- Church: Catholic Church
- Archdiocese: Archdiocese of Nouméa
- In office: 7 April 1972 – 19 June 1981
- Predecessor: Pierre-Paul-Émile Martin
- Successor: Michel-Marie Calvet
- Previous posts: Titular Archbishop of Velebusdus (1971-1972) Coadjutor Archbishop of Nouméa (1971-1972) Bishop of Bereina (1966-1971) Titular Bishop of Echinus (1960-1966) Vicar Apostolic of Yule Island (1960-1966)

Orders
- Ordination: 16 May 1943
- Consecration: 25 September 1960 by Joseph-Charles Lefèbvre

Personal details
- Born: 28 February 1916 Avenheim, Alsace–Lorraine, German Empire
- Died: 6 December 1992 (aged 76) Strasbourg, Bas-Rhin, France

= Eugène Klein =

French Roman Catholic bishop

Eugène Klein (1916 – 1992, born in Avenheim) was a French Catholic priest and member of the congregation of the Missionaries of the Sacred Heart.

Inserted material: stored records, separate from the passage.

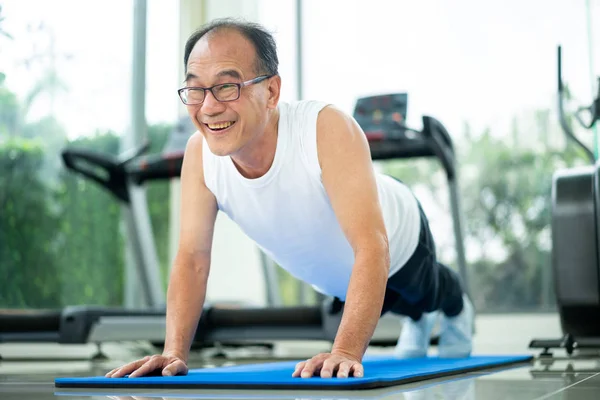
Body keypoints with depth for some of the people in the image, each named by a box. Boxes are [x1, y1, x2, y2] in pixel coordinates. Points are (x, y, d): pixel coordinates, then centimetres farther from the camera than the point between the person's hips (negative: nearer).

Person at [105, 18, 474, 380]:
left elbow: (371, 246, -52)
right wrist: (175, 352, -38)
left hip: (397, 247, -4)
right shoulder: (199, 153, -32)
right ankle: (418, 318, 69)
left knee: (429, 294, 30)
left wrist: (346, 351, -63)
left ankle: (458, 308, 67)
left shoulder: (327, 128, -46)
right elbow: (192, 258, -25)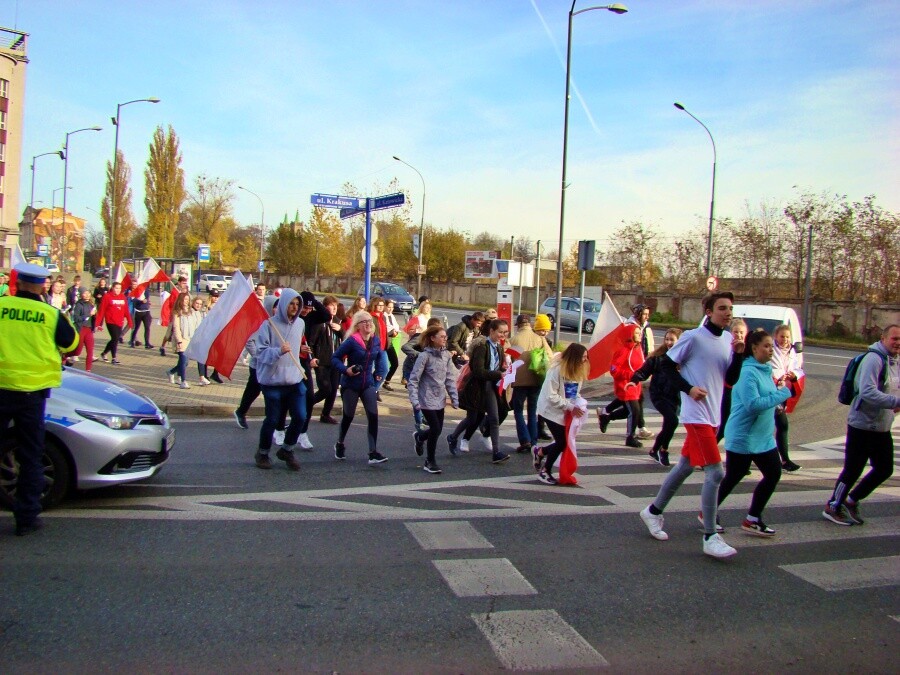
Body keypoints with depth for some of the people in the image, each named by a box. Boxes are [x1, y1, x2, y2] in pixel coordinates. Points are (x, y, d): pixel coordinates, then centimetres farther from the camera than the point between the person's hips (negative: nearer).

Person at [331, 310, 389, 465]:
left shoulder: (375, 340, 0)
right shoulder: (351, 341, -16)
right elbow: (335, 358, -13)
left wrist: (379, 372, 6)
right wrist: (345, 370, -27)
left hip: (368, 384, 4)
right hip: (350, 385, -4)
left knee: (373, 416, -9)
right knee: (348, 416, 11)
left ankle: (373, 453, -6)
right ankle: (340, 444, 38)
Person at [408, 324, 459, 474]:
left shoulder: (446, 355, 2)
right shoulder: (425, 356, -16)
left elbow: (450, 378, 6)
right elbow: (413, 379, -16)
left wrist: (454, 398, 2)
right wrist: (414, 400, -22)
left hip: (440, 399, 6)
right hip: (427, 399, -6)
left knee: (438, 429, 13)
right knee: (436, 429, -8)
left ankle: (419, 437, 46)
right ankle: (430, 462, 11)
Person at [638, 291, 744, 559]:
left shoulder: (728, 339, 9)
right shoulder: (693, 337, -12)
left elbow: (731, 379, 10)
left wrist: (738, 355, -5)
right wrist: (689, 388, -14)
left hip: (713, 416, 8)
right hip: (696, 414, -8)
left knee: (685, 467, 17)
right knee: (715, 472, -12)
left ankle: (653, 512, 34)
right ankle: (710, 537, -4)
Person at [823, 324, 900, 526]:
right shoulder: (873, 359, -20)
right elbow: (868, 392, -31)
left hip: (882, 427, 9)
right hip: (862, 425, -9)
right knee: (852, 471, 1)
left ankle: (851, 501, 29)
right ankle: (833, 507, 20)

He was appointed a bishop of the Vicariate Apostolic of Yule Island in Papua New Guinea in 1960 and the diocesan bishop when the territory became the Roman Catholic Diocese of Bereina in 1966.

In 1971 he was appointed Coadjutor Archbishop of the Archdiocese of Nouméa in New Caledonia, where he succeeded as Archbishop on 7 April 1972, serving until his resignation was accepted on 19 June 1981. He died in 1992.